Tüm bunlara rağmen Avrupa Birliği Britanya ile yapılan Brexit anlaşması maddelerinde her hangi bir değişiklik yapılmayacağına vurgu yapmaktadır. Gerçekte Avrupalılar bu anlaşmanın Avam Kamarasında onaylanmasını ve böylece Britanya'nın bu birlikten kademeli ve düzenli olarak çıkmasını istiyorlar. 
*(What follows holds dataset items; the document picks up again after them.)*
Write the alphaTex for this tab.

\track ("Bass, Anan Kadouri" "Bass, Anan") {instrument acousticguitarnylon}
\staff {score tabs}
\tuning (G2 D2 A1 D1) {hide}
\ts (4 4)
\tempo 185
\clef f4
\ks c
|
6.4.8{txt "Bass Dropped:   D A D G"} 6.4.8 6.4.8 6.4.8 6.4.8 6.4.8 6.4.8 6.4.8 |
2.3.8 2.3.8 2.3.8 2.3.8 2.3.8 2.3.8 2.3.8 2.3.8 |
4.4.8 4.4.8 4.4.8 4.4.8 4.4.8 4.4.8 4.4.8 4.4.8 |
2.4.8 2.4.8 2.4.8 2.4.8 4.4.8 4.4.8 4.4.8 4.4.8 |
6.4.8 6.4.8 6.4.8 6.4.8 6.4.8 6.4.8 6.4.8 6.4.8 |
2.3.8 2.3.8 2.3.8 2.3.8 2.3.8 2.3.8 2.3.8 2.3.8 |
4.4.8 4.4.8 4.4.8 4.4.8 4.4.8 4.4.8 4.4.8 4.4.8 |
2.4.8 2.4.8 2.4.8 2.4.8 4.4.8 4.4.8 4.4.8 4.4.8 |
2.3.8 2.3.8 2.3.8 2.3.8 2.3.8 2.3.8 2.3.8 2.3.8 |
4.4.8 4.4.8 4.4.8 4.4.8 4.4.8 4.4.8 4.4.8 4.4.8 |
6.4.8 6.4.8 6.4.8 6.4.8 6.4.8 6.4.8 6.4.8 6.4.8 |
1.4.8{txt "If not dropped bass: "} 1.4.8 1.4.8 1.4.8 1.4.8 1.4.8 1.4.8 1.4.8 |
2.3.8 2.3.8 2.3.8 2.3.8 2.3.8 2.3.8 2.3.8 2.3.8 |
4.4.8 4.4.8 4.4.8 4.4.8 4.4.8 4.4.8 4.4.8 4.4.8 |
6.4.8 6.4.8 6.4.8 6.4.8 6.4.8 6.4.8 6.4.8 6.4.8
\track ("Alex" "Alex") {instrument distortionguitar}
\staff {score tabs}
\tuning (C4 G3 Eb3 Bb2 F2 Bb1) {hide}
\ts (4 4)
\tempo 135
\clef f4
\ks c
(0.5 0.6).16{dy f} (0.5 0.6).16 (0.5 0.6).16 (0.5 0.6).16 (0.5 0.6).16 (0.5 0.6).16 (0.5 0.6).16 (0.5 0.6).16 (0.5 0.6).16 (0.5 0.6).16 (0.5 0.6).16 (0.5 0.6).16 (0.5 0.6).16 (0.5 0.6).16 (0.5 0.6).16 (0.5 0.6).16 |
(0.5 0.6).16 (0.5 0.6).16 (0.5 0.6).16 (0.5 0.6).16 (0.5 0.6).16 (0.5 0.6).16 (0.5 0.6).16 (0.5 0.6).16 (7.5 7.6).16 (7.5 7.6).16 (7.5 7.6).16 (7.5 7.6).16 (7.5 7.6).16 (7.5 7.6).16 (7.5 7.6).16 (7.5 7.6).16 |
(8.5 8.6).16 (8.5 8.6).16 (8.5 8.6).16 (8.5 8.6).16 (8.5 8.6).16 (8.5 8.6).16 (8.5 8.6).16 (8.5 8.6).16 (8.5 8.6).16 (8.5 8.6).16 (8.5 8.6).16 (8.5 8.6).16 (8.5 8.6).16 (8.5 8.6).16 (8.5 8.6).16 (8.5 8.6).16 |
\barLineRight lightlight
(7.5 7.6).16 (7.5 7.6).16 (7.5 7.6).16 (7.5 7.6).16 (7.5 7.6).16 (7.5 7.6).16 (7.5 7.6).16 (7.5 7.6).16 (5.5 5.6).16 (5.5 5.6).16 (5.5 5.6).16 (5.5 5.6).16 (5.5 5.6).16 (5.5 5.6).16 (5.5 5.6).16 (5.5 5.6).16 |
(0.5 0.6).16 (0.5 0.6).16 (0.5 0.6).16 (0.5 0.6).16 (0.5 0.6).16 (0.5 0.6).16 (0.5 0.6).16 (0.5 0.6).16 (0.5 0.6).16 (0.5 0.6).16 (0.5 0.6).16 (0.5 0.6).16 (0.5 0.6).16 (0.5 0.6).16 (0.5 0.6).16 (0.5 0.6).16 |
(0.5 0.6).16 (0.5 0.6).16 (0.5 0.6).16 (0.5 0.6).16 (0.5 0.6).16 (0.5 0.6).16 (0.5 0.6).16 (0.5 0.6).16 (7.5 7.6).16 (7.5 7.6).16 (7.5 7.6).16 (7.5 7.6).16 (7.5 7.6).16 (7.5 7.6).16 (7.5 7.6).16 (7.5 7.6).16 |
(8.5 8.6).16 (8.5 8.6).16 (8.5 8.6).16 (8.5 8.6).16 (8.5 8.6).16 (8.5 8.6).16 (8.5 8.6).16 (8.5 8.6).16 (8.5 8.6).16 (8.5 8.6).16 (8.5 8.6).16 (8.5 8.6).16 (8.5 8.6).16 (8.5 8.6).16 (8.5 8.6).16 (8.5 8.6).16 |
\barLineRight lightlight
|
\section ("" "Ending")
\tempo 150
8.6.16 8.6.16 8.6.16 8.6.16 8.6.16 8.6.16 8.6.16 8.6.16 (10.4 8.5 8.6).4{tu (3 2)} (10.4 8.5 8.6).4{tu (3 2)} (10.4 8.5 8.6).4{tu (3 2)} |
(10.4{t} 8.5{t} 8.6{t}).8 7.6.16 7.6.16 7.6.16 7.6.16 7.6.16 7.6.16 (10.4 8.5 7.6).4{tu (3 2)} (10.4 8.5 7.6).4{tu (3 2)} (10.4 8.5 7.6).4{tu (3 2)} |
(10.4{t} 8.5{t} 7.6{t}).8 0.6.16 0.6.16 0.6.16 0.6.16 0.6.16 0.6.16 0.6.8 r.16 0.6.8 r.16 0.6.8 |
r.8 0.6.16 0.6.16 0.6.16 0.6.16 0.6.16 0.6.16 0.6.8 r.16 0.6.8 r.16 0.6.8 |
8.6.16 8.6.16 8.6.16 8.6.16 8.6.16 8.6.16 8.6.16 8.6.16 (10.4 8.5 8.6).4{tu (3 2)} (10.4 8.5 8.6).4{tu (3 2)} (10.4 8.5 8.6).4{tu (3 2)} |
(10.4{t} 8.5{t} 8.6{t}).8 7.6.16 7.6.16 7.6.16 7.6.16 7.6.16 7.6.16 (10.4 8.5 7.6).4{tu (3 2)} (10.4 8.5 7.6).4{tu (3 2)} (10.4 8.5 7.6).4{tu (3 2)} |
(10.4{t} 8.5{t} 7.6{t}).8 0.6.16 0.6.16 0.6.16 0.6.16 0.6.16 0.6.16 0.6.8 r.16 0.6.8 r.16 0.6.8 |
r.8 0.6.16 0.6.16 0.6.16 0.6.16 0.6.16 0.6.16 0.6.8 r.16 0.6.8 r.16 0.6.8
Avrupa Birliği Brexit müzakereci temsilcisi Michel Barnier bu hususta şöyle bir açıklamada bulundu:"AB Britanya'nın yeni başbakanı ile düzenli bir Brexit konusunda iş birliği yapmaya hazır. Biz Boris Johnson'dan yapıcı iş birliği beklentisi içerisindeyiz. Biz onun resmen iktidara gelmesi halinde Brexit sürecini sonuçlandırmak ve düzenli bir süreç başlatması için girişimlerde bulunmasını bekliyoruz. "

Tüm bu açıklamalara rağmen Johnson iktidara gelir gelmez ciddi muhalefet süreçleri de başlamış oldu. Bu doğrultuda Britanya Liberal  Demokrat Parti 25 Temmuz Perşembe günü Jonson'un Britanya'nın anlaşmasız olarak AB'nden çıkmasına ısrar etmesi halinde onun siyasi kifayetsizliği tasarısının Avam Kamarasında oylamaya sunulmasını önerdi. 

Muhafazakar Partisinin asıl rakibi sayılan İşçi Partisi Başkanı Jeremy Corbyn ise Johnson'un başbakanlık konuşmasının ardından erken seçimlere gidilmesi çağrısında bulunup ülkeyi kimin yöneteceğine halkın karar vermesi gerektiğini söyledi. 

Böylece Jonson sadece Avrupa Birliği ile değil şiddetli iç muhalefetle de Brexit konusunda mücadele etmek zorundadır.